Instructions for the task:
Reproduce the following data line for line, without changing anything.

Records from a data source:
=== Begin Enclosure ===
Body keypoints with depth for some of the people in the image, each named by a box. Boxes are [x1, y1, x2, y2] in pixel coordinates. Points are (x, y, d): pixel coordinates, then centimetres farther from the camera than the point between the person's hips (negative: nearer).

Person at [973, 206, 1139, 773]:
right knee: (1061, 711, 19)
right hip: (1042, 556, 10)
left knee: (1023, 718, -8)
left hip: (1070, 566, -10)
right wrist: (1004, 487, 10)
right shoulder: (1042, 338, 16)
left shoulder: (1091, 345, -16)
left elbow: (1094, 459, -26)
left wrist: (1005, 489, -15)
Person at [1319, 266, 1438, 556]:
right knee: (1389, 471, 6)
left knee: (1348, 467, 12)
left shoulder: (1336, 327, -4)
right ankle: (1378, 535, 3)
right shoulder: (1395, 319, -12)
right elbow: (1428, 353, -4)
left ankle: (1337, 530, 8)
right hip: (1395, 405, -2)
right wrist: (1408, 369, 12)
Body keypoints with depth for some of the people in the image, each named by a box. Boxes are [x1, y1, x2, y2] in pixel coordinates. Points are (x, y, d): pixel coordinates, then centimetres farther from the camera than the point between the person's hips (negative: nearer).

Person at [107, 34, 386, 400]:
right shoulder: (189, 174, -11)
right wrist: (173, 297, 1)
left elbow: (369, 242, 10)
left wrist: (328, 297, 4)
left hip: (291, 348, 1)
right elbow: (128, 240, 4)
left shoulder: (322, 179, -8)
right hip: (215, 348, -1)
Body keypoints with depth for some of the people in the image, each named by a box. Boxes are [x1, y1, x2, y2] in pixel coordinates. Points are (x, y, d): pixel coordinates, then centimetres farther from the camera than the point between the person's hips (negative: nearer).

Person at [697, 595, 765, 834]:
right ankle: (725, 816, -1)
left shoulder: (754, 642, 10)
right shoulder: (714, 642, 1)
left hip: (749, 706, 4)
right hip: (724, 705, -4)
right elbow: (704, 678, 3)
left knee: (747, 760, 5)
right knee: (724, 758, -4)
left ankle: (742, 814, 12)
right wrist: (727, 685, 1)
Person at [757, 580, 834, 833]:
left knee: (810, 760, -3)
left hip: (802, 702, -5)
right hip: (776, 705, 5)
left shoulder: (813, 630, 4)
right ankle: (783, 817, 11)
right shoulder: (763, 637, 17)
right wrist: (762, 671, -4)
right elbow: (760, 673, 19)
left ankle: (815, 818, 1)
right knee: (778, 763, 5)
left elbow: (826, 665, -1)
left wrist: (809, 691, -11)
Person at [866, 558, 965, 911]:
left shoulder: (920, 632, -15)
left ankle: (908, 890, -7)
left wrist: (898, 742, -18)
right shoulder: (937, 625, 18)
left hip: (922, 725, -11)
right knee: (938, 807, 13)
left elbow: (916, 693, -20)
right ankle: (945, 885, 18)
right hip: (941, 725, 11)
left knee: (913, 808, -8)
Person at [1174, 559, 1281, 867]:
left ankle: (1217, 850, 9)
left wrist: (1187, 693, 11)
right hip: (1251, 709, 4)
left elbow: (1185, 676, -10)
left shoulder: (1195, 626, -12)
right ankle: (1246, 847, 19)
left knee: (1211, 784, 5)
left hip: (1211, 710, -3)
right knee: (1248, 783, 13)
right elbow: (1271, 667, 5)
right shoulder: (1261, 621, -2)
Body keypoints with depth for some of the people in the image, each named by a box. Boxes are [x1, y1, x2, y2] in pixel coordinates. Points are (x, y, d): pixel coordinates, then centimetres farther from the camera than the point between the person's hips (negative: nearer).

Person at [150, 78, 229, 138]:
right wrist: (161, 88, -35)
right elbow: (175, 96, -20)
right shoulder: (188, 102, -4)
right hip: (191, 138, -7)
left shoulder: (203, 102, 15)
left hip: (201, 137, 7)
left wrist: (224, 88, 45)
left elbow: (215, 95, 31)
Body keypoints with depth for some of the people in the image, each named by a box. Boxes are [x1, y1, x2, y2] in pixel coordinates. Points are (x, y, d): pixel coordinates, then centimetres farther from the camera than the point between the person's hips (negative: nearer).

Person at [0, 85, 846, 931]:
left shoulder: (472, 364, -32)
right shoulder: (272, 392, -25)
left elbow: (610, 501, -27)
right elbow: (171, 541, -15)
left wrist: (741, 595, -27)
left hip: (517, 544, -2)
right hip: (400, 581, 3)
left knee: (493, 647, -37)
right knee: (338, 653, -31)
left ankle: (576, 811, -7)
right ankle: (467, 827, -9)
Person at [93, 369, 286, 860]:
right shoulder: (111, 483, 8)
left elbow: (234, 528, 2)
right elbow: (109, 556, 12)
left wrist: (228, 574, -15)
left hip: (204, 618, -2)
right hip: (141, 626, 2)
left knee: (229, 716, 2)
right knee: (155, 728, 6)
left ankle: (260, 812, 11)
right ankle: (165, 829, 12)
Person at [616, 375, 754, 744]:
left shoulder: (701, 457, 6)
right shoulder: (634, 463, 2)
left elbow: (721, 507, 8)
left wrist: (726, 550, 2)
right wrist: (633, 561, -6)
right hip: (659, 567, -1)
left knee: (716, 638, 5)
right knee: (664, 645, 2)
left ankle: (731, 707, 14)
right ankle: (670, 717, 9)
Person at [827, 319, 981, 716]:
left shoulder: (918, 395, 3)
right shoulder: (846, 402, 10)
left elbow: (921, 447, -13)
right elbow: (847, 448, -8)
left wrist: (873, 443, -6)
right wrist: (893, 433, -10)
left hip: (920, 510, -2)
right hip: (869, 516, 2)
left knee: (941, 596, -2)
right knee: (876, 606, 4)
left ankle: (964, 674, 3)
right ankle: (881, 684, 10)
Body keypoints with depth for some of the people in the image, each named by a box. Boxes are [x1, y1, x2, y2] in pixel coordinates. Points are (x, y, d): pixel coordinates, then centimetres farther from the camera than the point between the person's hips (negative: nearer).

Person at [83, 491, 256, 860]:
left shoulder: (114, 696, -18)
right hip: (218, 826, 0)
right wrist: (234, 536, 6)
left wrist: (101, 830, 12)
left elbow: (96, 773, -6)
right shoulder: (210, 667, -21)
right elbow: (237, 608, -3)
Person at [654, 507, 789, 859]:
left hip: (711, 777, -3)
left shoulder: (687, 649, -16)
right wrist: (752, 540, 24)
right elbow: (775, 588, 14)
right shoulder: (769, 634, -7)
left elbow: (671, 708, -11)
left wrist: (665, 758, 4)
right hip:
=== End Enclosure ===
Solution:
Body keypoints with depth for some of the people in the image, each named by a box. Boxes are [x1, y1, x2, y2] in pixel coordinates. Points are (x, y, d): pixel coordinates, then centimetres farther from the camera than the point between the person's hips (negative: nearer).

Person at [973, 206, 1139, 773]:
right knee: (1061, 711, 19)
right hip: (1042, 556, 10)
left knee: (1023, 718, -8)
left hip: (1070, 566, -10)
right wrist: (1004, 487, 10)
right shoulder: (1042, 338, 16)
left shoulder: (1091, 345, -16)
left elbow: (1094, 459, -26)
left wrist: (1005, 489, -15)
Person at [1319, 266, 1438, 556]:
right knee: (1389, 471, 6)
left knee: (1348, 467, 12)
left shoulder: (1336, 327, -4)
right ankle: (1378, 535, 3)
right shoulder: (1395, 319, -12)
right elbow: (1428, 353, -4)
left ankle: (1337, 530, 8)
right hip: (1395, 405, -2)
right wrist: (1408, 369, 12)
Body keypoints with depth for some of the people in the image, each named by a box. Boxes are [x1, y1, x2, y2] in pixel coordinates. Points are (x, y, d): pixel coordinates, then centimetres farther from the camera than the point between the person's hips (negative: nearer).

Person at [107, 34, 386, 400]:
right shoulder: (189, 174, -11)
right wrist: (173, 297, 1)
left elbow: (369, 242, 10)
left wrist: (328, 297, 4)
left hip: (291, 348, 1)
right elbow: (128, 240, 4)
left shoulder: (322, 179, -8)
right hip: (215, 348, -1)
Body keypoints with depth for some of the people in the image, each named by a box. Boxes are [x1, y1, x2, y2] in pixel coordinates. Points are (x, y, d): pixel coordinates, then centimetres farther from the camera than the point between the person's hips (negative: nearer).

Person at [697, 595, 765, 834]:
right ankle: (725, 816, -1)
left shoulder: (754, 642, 10)
right shoulder: (714, 642, 1)
left hip: (749, 706, 4)
right hip: (724, 705, -4)
right elbow: (704, 678, 3)
left knee: (747, 760, 5)
right knee: (724, 758, -4)
left ankle: (742, 814, 12)
right wrist: (727, 685, 1)
Person at [757, 580, 834, 833]:
left knee: (810, 760, -3)
left hip: (802, 702, -5)
right hip: (776, 705, 5)
left shoulder: (813, 630, 4)
right ankle: (783, 817, 11)
right shoulder: (763, 637, 17)
right wrist: (762, 671, -4)
right elbow: (760, 673, 19)
left ankle: (815, 818, 1)
right knee: (778, 763, 5)
left elbow: (826, 665, -1)
left wrist: (809, 691, -11)
Person at [866, 558, 965, 911]:
left shoulder: (920, 632, -15)
left ankle: (908, 890, -7)
left wrist: (898, 742, -18)
right shoulder: (937, 625, 18)
left hip: (922, 725, -11)
right knee: (938, 807, 13)
left elbow: (916, 693, -20)
right ankle: (945, 885, 18)
right hip: (941, 725, 11)
left knee: (913, 808, -8)
Person at [1174, 559, 1281, 867]:
left ankle: (1217, 850, 9)
left wrist: (1187, 693, 11)
right hip: (1251, 709, 4)
left elbow: (1185, 676, -10)
left shoulder: (1195, 626, -12)
right ankle: (1246, 847, 19)
left knee: (1211, 784, 5)
left hip: (1211, 710, -3)
right knee: (1248, 783, 13)
right elbow: (1271, 667, 5)
right shoulder: (1261, 621, -2)
Body keypoints with depth for some of the people in the image, each named by a box. Boxes are [x1, y1, x2, y2] in pixel coordinates. Points are (x, y, d): pixel coordinates, then centimetres farther from the camera than the point between the person's hips (negative: nearer).

Person at [150, 78, 229, 138]:
right wrist: (161, 88, -35)
right elbow: (175, 96, -20)
right shoulder: (188, 102, -4)
right hip: (191, 138, -7)
left shoulder: (203, 102, 15)
left hip: (201, 137, 7)
left wrist: (224, 88, 45)
left elbow: (215, 95, 31)
Body keypoints with depth for some of the people in the image, each named by a box. Boxes are [x1, y1, x2, y2] in pixel coordinates. Points are (x, y, d): pixel coordinates, then centimetres farther from the camera than the point between the person's hips (negative: nearer).

Person at [0, 85, 846, 931]:
left shoulder: (472, 364, -32)
right shoulder: (272, 392, -25)
left elbow: (610, 501, -27)
right elbow: (171, 541, -15)
left wrist: (741, 595, -27)
left hip: (517, 544, -2)
right hip: (400, 581, 3)
left knee: (493, 647, -37)
right knee: (338, 653, -31)
left ankle: (576, 811, -7)
right ankle: (467, 827, -9)
Person at [93, 369, 286, 860]:
right shoulder: (111, 483, 8)
left elbow: (234, 528, 2)
right elbow: (109, 556, 12)
left wrist: (228, 574, -15)
left hip: (204, 618, -2)
right hip: (141, 626, 2)
left knee: (229, 716, 2)
right knee: (155, 728, 6)
left ankle: (260, 812, 11)
right ankle: (165, 829, 12)
Person at [616, 375, 754, 744]:
left shoulder: (701, 457, 6)
right shoulder: (634, 463, 2)
left elbow: (721, 507, 8)
left wrist: (726, 550, 2)
right wrist: (633, 561, -6)
right hip: (659, 567, -1)
left knee: (716, 638, 5)
right knee: (664, 645, 2)
left ankle: (731, 707, 14)
right ankle: (670, 717, 9)
Person at [827, 319, 981, 716]:
left shoulder: (918, 395, 3)
right shoulder: (846, 402, 10)
left elbow: (921, 447, -13)
right elbow: (847, 448, -8)
left wrist: (873, 443, -6)
right wrist: (893, 433, -10)
left hip: (920, 510, -2)
right hip: (869, 516, 2)
left knee: (941, 596, -2)
right knee: (876, 606, 4)
left ankle: (964, 674, 3)
right ankle: (881, 684, 10)
Body keypoints with depth for some of the people in the image, each named by a box. Boxes are [x1, y1, x2, y2] in pixel coordinates. Points are (x, y, d): pixel coordinates, then centimetres farther from the camera than the point between the person's hips (negative: nearer).

Person at [83, 491, 256, 860]:
left shoulder: (114, 696, -18)
right hip: (218, 826, 0)
right wrist: (234, 536, 6)
left wrist: (101, 830, 12)
left elbow: (96, 773, -6)
right shoulder: (210, 667, -21)
right elbow: (237, 608, -3)
Person at [654, 507, 789, 859]:
left hip: (711, 777, -3)
left shoulder: (687, 649, -16)
right wrist: (752, 540, 24)
right elbow: (775, 588, 14)
right shoulder: (769, 634, -7)
left elbow: (671, 708, -11)
left wrist: (665, 758, 4)
right hip:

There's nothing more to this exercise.